Carolina Vásquez Araya*
Ao sair da infância, os seres humanos ingressam a um mundo tão cheio de ameaças como de possibilidades. A cor do espectro dependerá, então, não apenas do novo entorno, mas de como se viveu a infância desde o momento do nascimento; se foi uma feliz chegada ao mundo ou esteve rodeada de pobreza, ameaças e violência. Se durante o transcurso dos primeiros anos houve amor ou uma carência profunda de nutrição emocional e física, elementos indispensáveis para garantir o desenvolvimento adequado do novo ser. De acordo com os Relatórios de Desenvolvimento Humano dos anos recentes, na Guatemala a infância é um dos segmentos de população mais castigados pela pobreza e pelo abandono. Do universo infantil, são as meninas as que sofrem maiores carências e abusos.

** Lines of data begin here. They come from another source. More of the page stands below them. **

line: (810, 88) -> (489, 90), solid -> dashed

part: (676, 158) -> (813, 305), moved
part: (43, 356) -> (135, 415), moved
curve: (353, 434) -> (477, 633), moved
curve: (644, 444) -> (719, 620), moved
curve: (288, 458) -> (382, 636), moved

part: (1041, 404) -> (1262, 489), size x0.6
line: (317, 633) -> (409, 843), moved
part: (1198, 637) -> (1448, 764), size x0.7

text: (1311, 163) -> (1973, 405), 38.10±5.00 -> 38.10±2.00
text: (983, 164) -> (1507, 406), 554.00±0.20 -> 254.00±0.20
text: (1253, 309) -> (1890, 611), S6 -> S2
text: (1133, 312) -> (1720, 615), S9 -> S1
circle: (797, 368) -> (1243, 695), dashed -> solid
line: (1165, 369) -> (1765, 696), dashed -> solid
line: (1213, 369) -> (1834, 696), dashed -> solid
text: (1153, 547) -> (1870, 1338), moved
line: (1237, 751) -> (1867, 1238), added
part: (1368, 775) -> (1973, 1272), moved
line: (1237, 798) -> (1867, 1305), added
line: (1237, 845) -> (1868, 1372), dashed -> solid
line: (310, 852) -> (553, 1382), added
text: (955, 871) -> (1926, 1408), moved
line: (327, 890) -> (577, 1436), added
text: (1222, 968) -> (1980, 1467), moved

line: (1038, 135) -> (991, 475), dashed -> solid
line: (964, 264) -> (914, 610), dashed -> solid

A ideia de uma adolescência feliz é – nos países com maiores deficiências em seu manejo dos assuntos públicos, como a Guatemala- uma mentira, de qualquer ponto de vista. As políticas educativas dependem da vontade de setores opostos ao desenvolvimento humano, porque sua atenção e esforços estão centrados em obter os maiores benefícios possíveis do manejo dos haveres do Estado e das riquezas nacionais. Uma sociedade educada, preparada e potencialmente forte em termos de cidadania representa uma ameaça que não figura nos planos daqueles que detêm o poder.
O anterior, deslizado muito habilmente como política de Estado, tem representado a eliminação de institutos vocacionais para jovens que emergem de uma infância com baixa cobertura educativa e programas inadequados para enfrentar os desafios de um mundo em mutação. Desse modo, suas aspirações de alcançar sonhos de vida capazes de eximi-los do triste destino de integrar exércitos de desempregados, são aniquiladas inclusive antes da tentativa.
As quantidades obscenas de dinheiro das arcas públicas desviada para os bolsos daqueles que liquidaram o orçamento da nação revela de maneira inequívoca que essa estratégia de obscurantismo educativo é efetiva, porque produz uma espécie de vazio entre os operadores político/econômicos e o resto da população cuja capacidade de reação foi praticamente abolida, inclusive em seus estratos mais privilegiados. Diante da crua realidade da corrupção e do crime organizado, a cidadania parece preferir o status quo a uma mudança radical cujas consequências são imprevisíveis. E os tubarões, satisfeitos, aproveitam o temor de suas vítimas nutrindo-se de seu sangue.
Por isso é que é conveniente apagar o fogo juvenil inclusive antes que se acenda. Tirar-lhes a seiva, rodeá-los de obstáculos para seu desenvolvimento e mantê-los em um estado de perene frustração em que qualquer oferta de trabalho mal pagado lhes pareça uma porta do paraíso, são estratégias pontuais tiradas de um tratado da mais vil ideologia da exploração. A juventude se debate, então, entre o pouco legítimo ao qual têm acesso e a abundante oferta de organizações criminosas, cujos interesses prevalecem sobre os objetivos comuns de uma população abandonada.
Surgir de una infância repleta de carência – para 60% da cidadania – mal nutrida, violentada e sem perspectivas, para ingressar de repente em uma etapa da adolescência e juventude mais ameaçadora ainda, é a vida diária de milhares de guatemaltecos. Meninas mães aos 12 anos, meninos bandidos capazes de assassinar por dinheiro, jovens transformados em monstros por uma sociedade que prefere aplicar-lhes a pena de morte em lugar de lutar para oferecer-lhes trabalho, é a fórmula perfeita para o fracasso.
Jovens enfrentados a um mundo que os rechaça e os marginaliza, é componente básico da crise.